What can you tell us about the Admissions Committee and the Admissions Office Staff?

“The Admissions Committee is comprised of such wonderful people. Compassionate, kind, all the qualities we want in our physicians. And my own team, the women who work with me – are three of the most wonderful people. With rare exceptions, everyone has retired from the Admissions Office – they haven’t left to go somewhere else! Somehow, that homey feeling still exists and it permeates the atmosphere at Einstein.“

Given the longevity of your service in admissions, are there any characteristics of Einstein students and alumni which make them stand out/special?

"I've heard from our own students and faculty, 'This is an Einstein student' but it’s hard to define it. We know it when we see it but how we classify that, I don't know. Maybe that person who talks about the marginalized population of the Bronx, the person who wears their heart on their sleeve. They really want to change the world. I heard from a residency director at a peer institution, an old friend of mine –He called me one day and said, "I just interviewed one of your students for residency and there's nothing like an Einstein student. I'll take them over any other students any day.’ The training is not to be beat in terms of what the students are getting clinically.”

"I just interviewed one of your students for residency and there’s nothing like an Einstein student. I'll take them over any other students any day."
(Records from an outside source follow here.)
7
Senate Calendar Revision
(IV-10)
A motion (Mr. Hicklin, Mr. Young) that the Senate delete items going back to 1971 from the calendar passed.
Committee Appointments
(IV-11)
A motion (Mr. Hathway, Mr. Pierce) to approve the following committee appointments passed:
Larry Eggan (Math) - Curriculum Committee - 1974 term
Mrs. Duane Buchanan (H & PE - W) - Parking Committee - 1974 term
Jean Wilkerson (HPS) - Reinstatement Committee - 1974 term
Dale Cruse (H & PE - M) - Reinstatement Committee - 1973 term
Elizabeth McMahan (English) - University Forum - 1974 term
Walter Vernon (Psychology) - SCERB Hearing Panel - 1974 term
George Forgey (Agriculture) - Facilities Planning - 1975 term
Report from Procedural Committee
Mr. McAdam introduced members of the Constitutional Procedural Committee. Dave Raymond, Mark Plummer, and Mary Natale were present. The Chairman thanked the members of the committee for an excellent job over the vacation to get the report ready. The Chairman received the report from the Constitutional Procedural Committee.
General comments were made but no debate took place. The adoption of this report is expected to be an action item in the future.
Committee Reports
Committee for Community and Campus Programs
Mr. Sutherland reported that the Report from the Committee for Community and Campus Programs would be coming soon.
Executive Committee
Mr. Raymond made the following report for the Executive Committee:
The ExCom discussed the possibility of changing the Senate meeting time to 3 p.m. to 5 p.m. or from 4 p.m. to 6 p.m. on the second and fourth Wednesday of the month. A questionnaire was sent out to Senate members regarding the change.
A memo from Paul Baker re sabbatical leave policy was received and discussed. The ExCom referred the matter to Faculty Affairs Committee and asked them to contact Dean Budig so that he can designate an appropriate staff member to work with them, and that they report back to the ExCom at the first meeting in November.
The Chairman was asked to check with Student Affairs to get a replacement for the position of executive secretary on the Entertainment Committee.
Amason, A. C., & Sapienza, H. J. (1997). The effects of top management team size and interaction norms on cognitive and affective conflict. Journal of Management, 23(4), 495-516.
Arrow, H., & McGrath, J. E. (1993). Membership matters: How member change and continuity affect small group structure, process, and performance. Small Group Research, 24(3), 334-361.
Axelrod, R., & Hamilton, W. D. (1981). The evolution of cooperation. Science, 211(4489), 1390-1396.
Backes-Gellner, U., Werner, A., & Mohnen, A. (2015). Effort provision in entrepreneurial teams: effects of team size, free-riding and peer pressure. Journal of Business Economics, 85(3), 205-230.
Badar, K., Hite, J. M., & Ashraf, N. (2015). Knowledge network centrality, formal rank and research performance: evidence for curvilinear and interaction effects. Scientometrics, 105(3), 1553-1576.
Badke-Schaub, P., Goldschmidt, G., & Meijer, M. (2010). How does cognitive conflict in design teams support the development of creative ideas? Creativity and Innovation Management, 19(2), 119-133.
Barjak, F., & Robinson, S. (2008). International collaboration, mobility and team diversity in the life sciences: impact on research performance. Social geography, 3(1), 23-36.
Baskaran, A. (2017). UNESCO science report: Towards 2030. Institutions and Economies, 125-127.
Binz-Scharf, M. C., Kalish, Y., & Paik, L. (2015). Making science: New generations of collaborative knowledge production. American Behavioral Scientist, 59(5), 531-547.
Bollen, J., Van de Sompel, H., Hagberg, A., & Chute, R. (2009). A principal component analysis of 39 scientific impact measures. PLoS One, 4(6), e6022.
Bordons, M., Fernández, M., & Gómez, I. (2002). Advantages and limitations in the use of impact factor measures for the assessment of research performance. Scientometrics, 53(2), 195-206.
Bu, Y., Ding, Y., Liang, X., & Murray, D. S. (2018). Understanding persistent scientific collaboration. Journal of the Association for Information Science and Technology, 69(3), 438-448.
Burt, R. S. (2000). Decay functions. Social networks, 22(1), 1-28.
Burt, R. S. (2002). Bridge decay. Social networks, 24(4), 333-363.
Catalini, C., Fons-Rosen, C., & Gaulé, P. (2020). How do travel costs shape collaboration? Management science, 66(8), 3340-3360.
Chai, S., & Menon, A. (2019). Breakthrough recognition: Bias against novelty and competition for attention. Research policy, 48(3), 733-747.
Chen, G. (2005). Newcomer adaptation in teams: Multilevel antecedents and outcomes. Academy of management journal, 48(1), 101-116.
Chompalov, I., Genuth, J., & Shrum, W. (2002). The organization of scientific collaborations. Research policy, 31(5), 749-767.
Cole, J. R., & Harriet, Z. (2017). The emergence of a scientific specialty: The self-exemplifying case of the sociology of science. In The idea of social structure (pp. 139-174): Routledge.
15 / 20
Tell us about the new class of 2025.

“How do we get through nearly 10,000 applications? We’re not looking just for ‘brains on stilts’. We were one of the first schools to go with compentency-based admissions back in 2014. We talked about the importance of demonstrating a history of clinical experience and maturity and communication skills and cultural competency.”

What do you do in your spare time?

“I don’t have that much spare time. I would say I get up at 5’oclock and start working. If I can get out the door at 5am or 6am to go running, that’s terrific. I consider that a great thing. I’m building a house with my partner, Tom, in Saratoga. I designed it and he is actually building it so that’s my hobby when I do have a spare moment. I saw this house in my head and got a friend who’s an architect to put it on paper. We’ve been building it for five years and hope to have it done by early next year.”

As our conversation came to an end, Noreen shared a few more thoughts on her experience at the medical school: “I have learned so much at Einstein. The spirit, the way of Einstein, the people I have had the pleasure and the honor of working with, everyone’s a teacher to me. I am so blessed to have this job. I look at the applications from students who are so smart and so accomplished in every way, shape and form. They are an amazing group of human beings and I thank the Lord that we have so many people who want to do this for a living.”